I am seeking to establish a rigorous operationalization of “choosing an element randomly” from an arbitrary abstract sample space. The idea is as follows. First, choose a number between $0$ and $1$ according to the uniform distribution. (This can be modeled in quite a straightforward way through an infinite sequence of tosses of a fair coin.) Then, the number between $0$ and $1$ chosen determines the element you choose from whatever abstract sample space in such a way that conforms to the probability measure on the abstract space.
Formally, let $(\Omega,\mathscr F,\mathbb P)$ be an arbitrary probability space.
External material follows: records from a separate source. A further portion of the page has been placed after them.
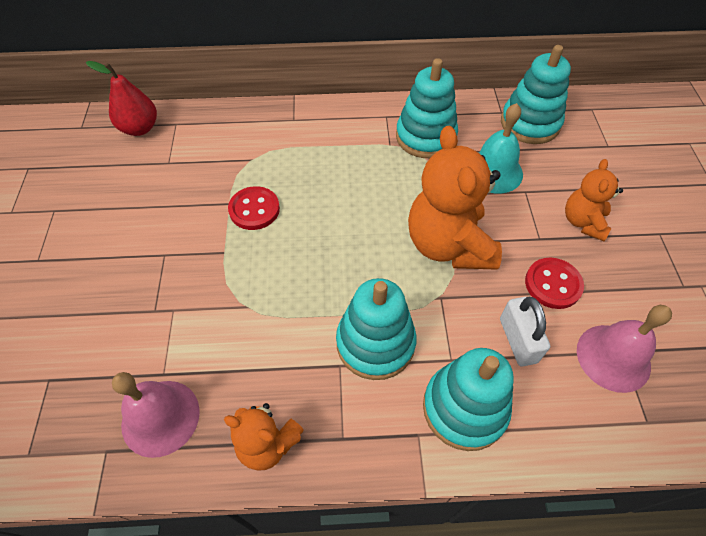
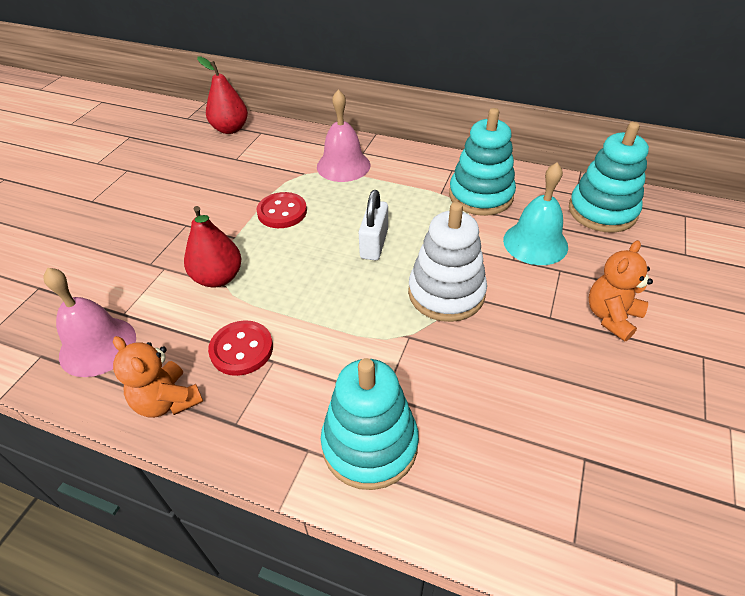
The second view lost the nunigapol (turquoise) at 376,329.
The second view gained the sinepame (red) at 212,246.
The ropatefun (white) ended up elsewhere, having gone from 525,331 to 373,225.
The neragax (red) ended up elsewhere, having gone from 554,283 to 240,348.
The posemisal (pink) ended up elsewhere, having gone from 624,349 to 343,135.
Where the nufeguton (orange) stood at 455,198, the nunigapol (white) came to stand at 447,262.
Moreover, let $((0,1],\mathscr B,\mu)$ be the unit interval endowed with the Borel $\sigma$-algebra $\mathscr B$ and the Lebesgue measure $\mu$. The problem is to construct a function $T:(0,1]\to\Omega$ (mapping the outcome of the choice of the number into selection on the sample space) that is $\mathscr B/\mathscr F$-measurable and such that $$\mu\left(x\in(0,1]\,|\,T(x)\in A\right)=\mathbb P(A)\quad\text{for each $A\in\mathscr F$}.$$ Note that the probability measure $\mathbb P$ is the pushforward measure generated by the Lebesgue measure via the map $T$: $\mathbb P(A)=\mu(T^{-1}(A))$ for each $A\in\mathscr F$.
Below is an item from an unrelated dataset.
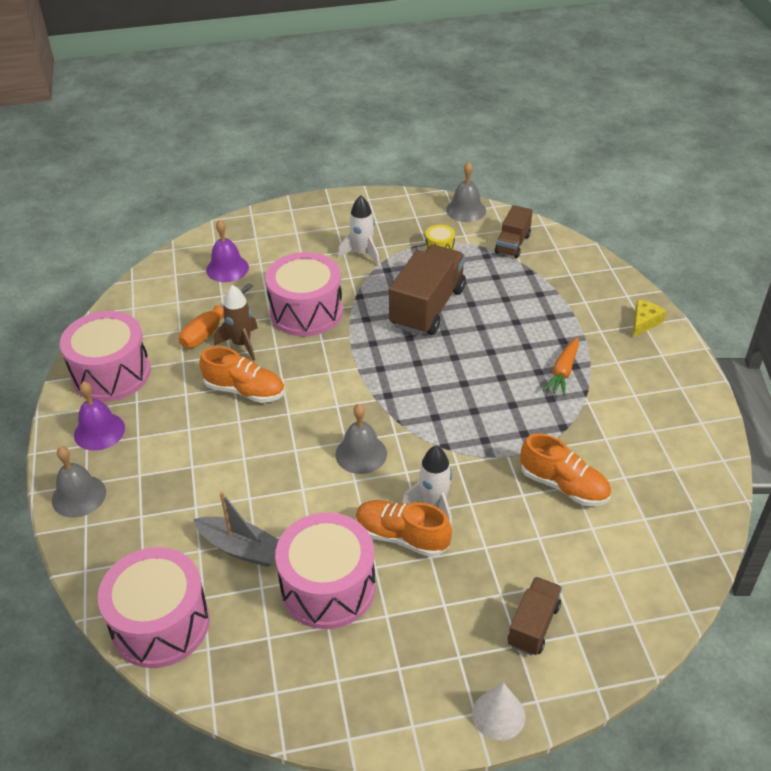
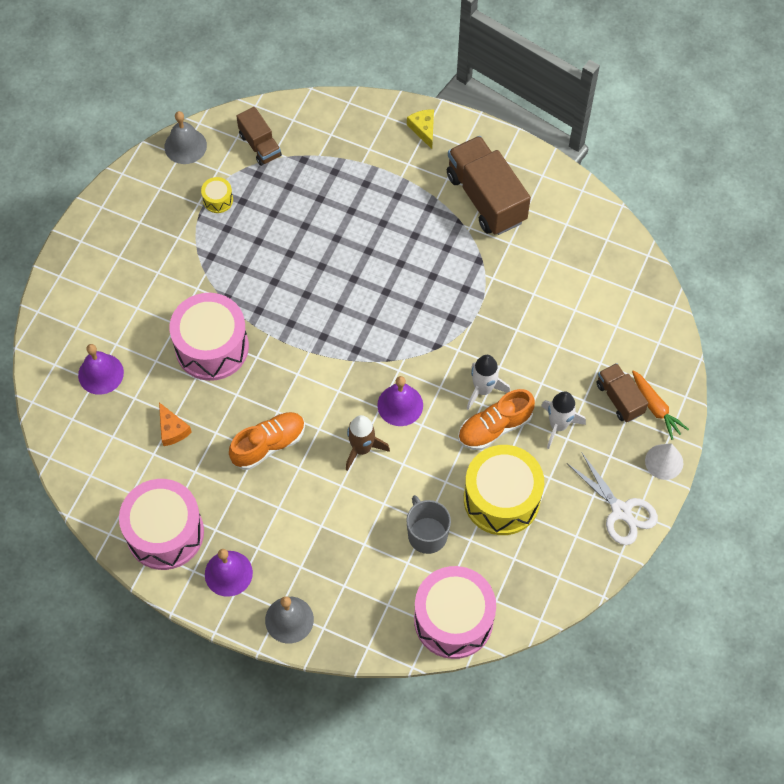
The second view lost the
My question is whether and how to construct such a sampling function $T$ and whether doing so is always possible in the first place for an arbitrary given abstract probability space $(\Omega,\mathscr F,\mathbb P)$. Any feedback would greatly appreciated.
Counterexample:
Let $\Omega$ be a set of cardinality $> \frak c$, $\mathscr F$ the $\sigma$-algebra of subsets $S$ of $\Omega$ such that either $S$ or its complement has cardinality $\le \frak c$, $\mathbb P(S) = 0$ if $\text{card}\; S \le \frak c$, $1$ otherwise. In particular, if $A = T((0,1])^c$ we have $\mathbb P(A)= 1$ but $\mu(T^{-1}(A)) = \mu(\emptyset)=0$.